Chinese e-commerce giant Alibaba recently reported that the company's revenue surged to 61 percent during the first quarter of the year. The massive surge is based on the company's year-over-year performance.
Alibaba said that the boost in the company's revenue can be traced back to its e-commerce and cloud computing segments, two of the company's core businesses and main driving force in terms of income.
The 61 percent revenue surge represents an 80.9 billion Yuan growth, or about $11.8 billion in U.S. dollars. This is an impressive improvement compared to the 80.88 billion Yuan which many analysts surveyed by Bloomberg were expecting out of the tech giant.
Alibaba's surge in revenue is well above its contemporaries in what many analysts called the FAANG + BAT group. This is a group of tech giants which includes the following companies: Facebook, Amazon, Apple, Netflix, Google, Baidu, Alibaba, and Tencent. In comparison, social networking giant Facebook posted a revenue growth of 42 percent and stands in second to Alibaba's.
Based on the figures released by Alibaba, the company's e-commerce division's revenue rose by 61 percent year-over-year. Moreover, the company's cloud computing division posted a revenue growth of 93 percent year-over-year.

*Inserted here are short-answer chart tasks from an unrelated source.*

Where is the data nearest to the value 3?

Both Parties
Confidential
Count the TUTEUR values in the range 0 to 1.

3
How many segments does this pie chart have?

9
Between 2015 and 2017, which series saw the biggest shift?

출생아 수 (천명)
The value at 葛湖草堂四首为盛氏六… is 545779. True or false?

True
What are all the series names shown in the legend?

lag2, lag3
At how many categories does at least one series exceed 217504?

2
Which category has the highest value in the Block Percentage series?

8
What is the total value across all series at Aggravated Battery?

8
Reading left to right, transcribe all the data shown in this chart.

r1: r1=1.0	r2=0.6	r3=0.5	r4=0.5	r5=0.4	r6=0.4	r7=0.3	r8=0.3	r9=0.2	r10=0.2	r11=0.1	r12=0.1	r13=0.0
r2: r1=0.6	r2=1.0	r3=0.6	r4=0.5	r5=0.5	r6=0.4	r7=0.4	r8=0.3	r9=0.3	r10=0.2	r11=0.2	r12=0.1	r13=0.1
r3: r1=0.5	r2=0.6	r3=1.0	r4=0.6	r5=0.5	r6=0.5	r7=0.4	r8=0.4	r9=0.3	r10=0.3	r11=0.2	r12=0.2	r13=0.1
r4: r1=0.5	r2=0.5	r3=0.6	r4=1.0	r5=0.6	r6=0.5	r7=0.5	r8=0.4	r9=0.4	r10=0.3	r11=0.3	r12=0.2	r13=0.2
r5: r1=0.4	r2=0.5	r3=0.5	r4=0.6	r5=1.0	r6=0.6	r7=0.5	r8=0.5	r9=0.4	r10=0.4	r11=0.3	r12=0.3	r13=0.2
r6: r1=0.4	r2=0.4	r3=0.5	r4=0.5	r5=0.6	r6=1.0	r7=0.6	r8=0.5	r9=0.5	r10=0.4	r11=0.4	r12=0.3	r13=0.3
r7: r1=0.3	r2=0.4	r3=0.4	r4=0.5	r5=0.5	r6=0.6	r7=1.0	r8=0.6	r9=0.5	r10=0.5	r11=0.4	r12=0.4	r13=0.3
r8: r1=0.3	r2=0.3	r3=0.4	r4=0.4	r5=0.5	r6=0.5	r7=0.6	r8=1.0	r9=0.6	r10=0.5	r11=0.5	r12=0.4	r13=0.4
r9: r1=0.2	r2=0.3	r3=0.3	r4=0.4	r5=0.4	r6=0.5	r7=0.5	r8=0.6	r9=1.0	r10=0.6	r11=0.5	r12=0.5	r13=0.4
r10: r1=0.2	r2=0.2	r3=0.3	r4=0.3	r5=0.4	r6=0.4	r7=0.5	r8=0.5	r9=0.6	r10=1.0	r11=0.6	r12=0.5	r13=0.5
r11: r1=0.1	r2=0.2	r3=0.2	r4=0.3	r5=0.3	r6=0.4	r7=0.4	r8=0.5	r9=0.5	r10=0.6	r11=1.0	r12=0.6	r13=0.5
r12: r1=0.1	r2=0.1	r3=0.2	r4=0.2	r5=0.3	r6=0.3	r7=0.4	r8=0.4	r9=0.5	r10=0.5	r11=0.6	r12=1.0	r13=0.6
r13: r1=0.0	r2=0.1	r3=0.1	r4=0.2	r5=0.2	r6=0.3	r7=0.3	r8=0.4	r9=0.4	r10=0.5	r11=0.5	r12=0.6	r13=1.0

The Chinese tech giant reported a net income that is attributable to shareholders to the amount of 8.7 billion Yuan. That represents diluted earnings per share amounting to 3.3 Yuan. This figure easily trumps the 2.57 Yuan that was initially anticipated by many market analysts.
In terms of adjusted earnings per share, it stands at 8.04 Yuan per share. It fell short of the 8.19 Yuan per share which was expected by many market experts. Following the positive growth of Alibaba, company shares went up by 4 percent.
In a press statement released by Alibaba Chief Executive Officer Daniel Zhang, he said that the company posted a significant quarter. He added that the company is experiencing "significant user expansion", as well as a bigger user engagement all across the company's growing ecosystem.
In order to boost user engagement, Alibaba is investing in on-demand services by tapping local business. The company is also integrating various delivery services which cover a diverse set of merchants that are readily available on its Tmall and Taobao Marketplace shopping platforms.
Alibaba is also pushing hard on digital payment systems. The company has recently increased its partner merchants that support Alipay, the company's own digital payment platform.